— DATA FOR THE TASK —
+ + + + + + +
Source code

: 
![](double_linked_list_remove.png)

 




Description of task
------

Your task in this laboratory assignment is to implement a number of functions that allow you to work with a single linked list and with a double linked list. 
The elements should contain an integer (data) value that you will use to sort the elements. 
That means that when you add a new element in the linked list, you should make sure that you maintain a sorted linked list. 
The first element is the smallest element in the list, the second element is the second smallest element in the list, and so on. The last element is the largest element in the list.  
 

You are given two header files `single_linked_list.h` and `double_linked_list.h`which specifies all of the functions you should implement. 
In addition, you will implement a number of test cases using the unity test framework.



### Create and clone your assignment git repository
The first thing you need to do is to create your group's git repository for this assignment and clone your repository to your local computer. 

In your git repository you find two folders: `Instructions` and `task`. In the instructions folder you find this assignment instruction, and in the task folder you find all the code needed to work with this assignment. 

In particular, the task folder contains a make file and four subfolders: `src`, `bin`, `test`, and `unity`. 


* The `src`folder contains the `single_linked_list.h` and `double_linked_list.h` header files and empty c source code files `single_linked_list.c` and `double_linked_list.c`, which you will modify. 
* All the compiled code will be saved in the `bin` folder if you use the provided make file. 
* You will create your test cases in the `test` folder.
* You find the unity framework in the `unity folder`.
+ + + + + + +
— ACTION ITEM —
Return all of the material above verbatim, line for line, without altering any character.

— SOLVED PROBLEM —
Source code

: 
![](double_linked_list_remove.png)

 




Description of task
------

Your task in this laboratory assignment is to implement a number of functions that allow you to work with a single linked list and with a double linked list. 
The elements should contain an integer (data) value that you will use to sort the elements. 
That means that when you add a new element in the linked list, you should make sure that you maintain a sorted linked list. 
The first element is the smallest element in the list, the second element is the second smallest element in the list, and so on. The last element is the largest element in the list.  
 

You are given two header files `single_linked_list.h` and `double_linked_list.h`which specifies all of the functions you should implement. 
In addition, you will implement a number of test cases using the unity test framework.



### Create and clone your assignment git repository
The first thing you need to do is to create your group's git repository for this assignment and clone your repository to your local computer. 

In your git repository you find two folders: `Instructions` and `task`. In the instructions folder you find this assignment instruction, and in the task folder you find all the code needed to work with this assignment. 

In particular, the task folder contains a make file and four subfolders: `src`, `bin`, `test`, and `unity`. 


* The `src`folder contains the `single_linked_list.h` and `double_linked_list.h` header files and empty c source code files `single_linked_list.c` and `double_linked_list.c`, which you will modify. 
* All the compiled code will be saved in the `bin` folder if you use the provided make file. 
* You will create your test cases in the `test` folder.
* You find the unity framework in the `unity folder`.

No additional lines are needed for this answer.